● TESTO DA LEGGERE:
· · · ·

Sono proprio le prime due parti dello Statuto che hanno impedito che le norme successive rappresentassero un compiuto venir meno di quella cittadinanza; anche se la linea proposta dalla non discriminazione è ancora poco familiare alle stesse organizzazioni sindacali che si devono muovere su un terreno meno esplorato, in particolare nel nostro paese, e fare i conti con problematiche spesso trascurate come le diversità. Quale è invece il limite dello Statuto, oggi, che i tanti riformatori volutamente non hanno visto? Il limite è che la platea del lavoro non è più quella degli anni ’70. Deregolamentazioni su deregolamentazioni hanno determinato che le forme contrattuali sono ormai quasi infinite e la fattispecie del lavoro subordinato non è più la regola universale per il lavoro dipendente. Anzi spesso si è lavoratori dipendenti e contrattualmente autonomi; lo ribadiscono continuamente i padroni delle piattaforme mentre danno ordini di servizio via smartphone.
Questo è, invece, uno snodo fondamentale per il lavoro, nel linguaggio internazionale lo si definisce il lavoro informale, la cui platea mondiale supera di gran lunga quella del lavoro tutelato è il bacino del lavoro povero, precario, invisibile, quello che riscopriamo, improvvisamente in epoca di pandemia. Il lavoro di subfornitura, quello dei servizi e di cura, spesso il lavoro delle donne e dei migranti. Un buon programma, imparando anche da questa epoca che ci conferma crudelmente che le diseguaglianze sono alla base di un modello sociale, economico ed ambientale non più sostenibile, sarebbe ridare universalità a quei principi di libertà inderogabili dello Statuto, affermando che i diritti del lavoro sono in capo ai lavoratori e alle lavoratrici non alle loro forme contrattuali. Tutti cittadini e tutti visibili.

· · · ·

● VOCI FORNITE:
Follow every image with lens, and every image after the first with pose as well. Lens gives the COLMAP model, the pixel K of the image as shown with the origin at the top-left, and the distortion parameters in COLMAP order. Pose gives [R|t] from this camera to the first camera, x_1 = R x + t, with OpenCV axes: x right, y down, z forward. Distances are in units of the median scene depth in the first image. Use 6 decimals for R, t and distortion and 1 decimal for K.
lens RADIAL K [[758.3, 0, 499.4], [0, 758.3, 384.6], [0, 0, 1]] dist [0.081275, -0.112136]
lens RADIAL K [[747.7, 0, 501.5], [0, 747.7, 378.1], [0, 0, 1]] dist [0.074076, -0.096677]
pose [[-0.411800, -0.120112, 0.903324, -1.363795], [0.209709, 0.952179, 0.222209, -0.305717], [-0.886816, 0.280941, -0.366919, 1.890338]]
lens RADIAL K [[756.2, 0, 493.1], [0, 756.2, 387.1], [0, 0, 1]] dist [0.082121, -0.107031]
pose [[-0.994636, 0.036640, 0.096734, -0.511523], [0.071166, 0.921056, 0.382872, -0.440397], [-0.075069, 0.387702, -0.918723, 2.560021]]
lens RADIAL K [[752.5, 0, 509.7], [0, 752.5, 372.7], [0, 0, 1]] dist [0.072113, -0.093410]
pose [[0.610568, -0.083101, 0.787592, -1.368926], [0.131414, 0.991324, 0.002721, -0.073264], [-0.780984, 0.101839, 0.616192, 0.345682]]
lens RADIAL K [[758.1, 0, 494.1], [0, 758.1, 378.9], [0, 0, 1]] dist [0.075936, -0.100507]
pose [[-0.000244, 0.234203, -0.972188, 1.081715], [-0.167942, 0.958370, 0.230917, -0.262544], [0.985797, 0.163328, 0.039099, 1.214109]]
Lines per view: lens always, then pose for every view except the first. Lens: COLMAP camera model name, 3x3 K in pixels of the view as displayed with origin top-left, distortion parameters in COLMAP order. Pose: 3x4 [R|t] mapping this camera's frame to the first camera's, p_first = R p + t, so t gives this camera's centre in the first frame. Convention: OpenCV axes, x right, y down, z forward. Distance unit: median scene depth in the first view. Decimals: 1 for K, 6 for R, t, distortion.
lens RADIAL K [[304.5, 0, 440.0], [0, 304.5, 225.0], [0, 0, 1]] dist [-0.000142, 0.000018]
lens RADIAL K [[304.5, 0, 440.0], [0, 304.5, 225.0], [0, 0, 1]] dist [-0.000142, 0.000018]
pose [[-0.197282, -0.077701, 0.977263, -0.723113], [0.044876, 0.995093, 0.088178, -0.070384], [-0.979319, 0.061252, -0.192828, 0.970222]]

· · · ·

● COMPITO A: Secondo il testo sullo Statuto, qual è oggi il suo limite?
● COMPITO B: Riporta dal testo sullo Statuto il passo che si apre con le parole che contengono "Questo è, invece, uno" e si chiude con "e tutti visibili.".

● SOLUZIONE A: La platea del lavoro non è più quella degli anni ’70.

● SOLUZIONE B:
Questo è, invece, uno snodo fondamentale per il lavoro, nel linguaggio internazionale lo si definisce il lavoro informale, la cui platea mondiale supera di gran lunga quella del lavoro tutelato è il bacino del lavoro povero, precario, invisibile, quello che riscopriamo, improvvisamente in epoca di pandemia. Il lavoro di subfornitura, quello dei servizi e di cura, spesso il lavoro delle donne e dei migranti. Un buon programma, imparando anche da questa epoca che ci conferma crudelmente che le diseguaglianze sono alla base di un modello sociale, economico ed ambientale non più sostenibile, sarebbe ridare universalità a quei principi di libertà inderogabili dello Statuto, affermando che i diritti del lavoro sono in capo ai lavoratori e alle lavoratrici non alle loro forme contrattuali. Tutti cittadini e tutti visibili.